L’intervento di Yuri Zambon, direttore di VCR – Vivai Coop. Rauscedo, ha messo in luce come i giovani consumatori, in particolare i millennials e la Gen Z, siano sempre più orientati verso vini certificati sostenibili. Un’indagine Nomisma ha rivelato che il 93% dei nati dopo il 2000 preferisce vini sostenibili a quelli biologici. I Piwi rappresentano una risposta efficace a questa domanda, riducendo drasticamente l’uso di fitofarmaci e migliorando la sostenibilità complessiva delle aziende vitivinicole.
Zambon ha sottolineato come la Francia stia già includendo queste varietà nelle sue denominazioni più prestigiose, come Champagne e Bordeaux, mentre in Italia le normative attuali ne impediscono l’integrazione nelle DOC.
Vincenzo Betalli, rappresentante di CIVIT – Consorzio Innovazione Vite, ha evidenziato i principali ostacoli normativi in Italia. L’iscrizione di nuove varietà al Registro Nazionale delle Varietà di Vite richiede il superamento di complessi test DUS (Distinzione, Uniformità e Stabilità), con iter burocratici che possono durare fino a sei anni. Inoltre, le autorizzazioni per la coltivazione sono delegate alle regioni, aumentando ulteriormente i tempi di attesa.
A confronto, Paesi come la Francia vantano procedure più snelle, che consentono di coltivare e commercializzare le varietà resistenti con maggiore rapidità, rafforzando la loro competitività sul mercato internazionale.

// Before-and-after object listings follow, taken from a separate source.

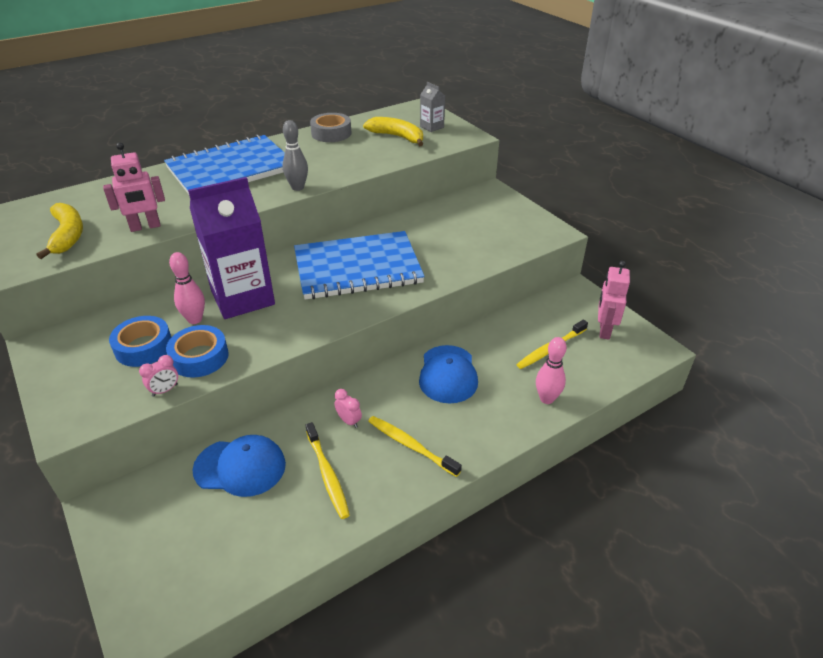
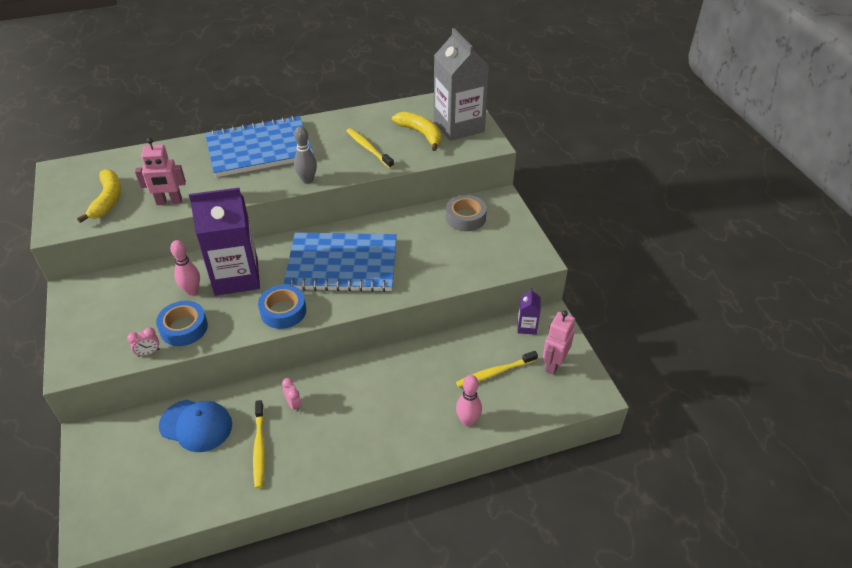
camera: 15 degrees right, 5 degrees up
blue tape [109,316,171,367] -> blue tape moved to [258,285,306,329]
grey tape [310,113,352,142] -> grey tape moved to [446,195,487,231]
yellow toothbrush [368,416,462,477] -> yellow toothbrush moved to [346,128,394,168]
blue cap [419,345,478,404] -> none
grey carton [420,82,445,132] -> grey carton [434,28,489,141], size x2.30
none -> purple carton [518,288,541,335]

Riccardo Velasco, vicepresidente di PIWI Italia e direttore di CREA-VE Conegliano, ha presentato le ultime innovazioni nel campo della genetica e della metabolomica. Queste tecnologie permettono di analizzare i profili metabolici delle uve, garantendo che le varietà resistenti mantengano le caratteristiche qualitative delle denominazioni tradizionali.
Un esempio concreto è rappresentato dal Consorzio di Tutela del Prosecco DOC, che ha iniziato a investire nei vitigni resistenti. Durante il Vinitaly 2023, sono state presentate le prime bottiglie prodotte con uve Glera resistenti, un passo significativo verso un futuro più sostenibile per il settore.
Il convegno ha ribadito l’importanza dei vitigni resistenti per garantire una viticoltura sostenibile e competitiva. Tuttavia, il successo di questa transizione dipenderà dalla capacità dell’Italia di adeguare le sue normative, eliminando barriere obsolete che penalizzano il settore.
Grazie al contributo della ricerca scientifica e alla crescente attenzione del mercato verso pratiche sostenibili, i Piwi rappresentano una risorsa preziosa per il futuro del vino italiano. Integrarli nelle denominazioni di origine consentirebbe di coniugare tradizione e innovazione, preservando il patrimonio enologico del Paese e rispondendo alle sfide globali legate al cambiamento climatico.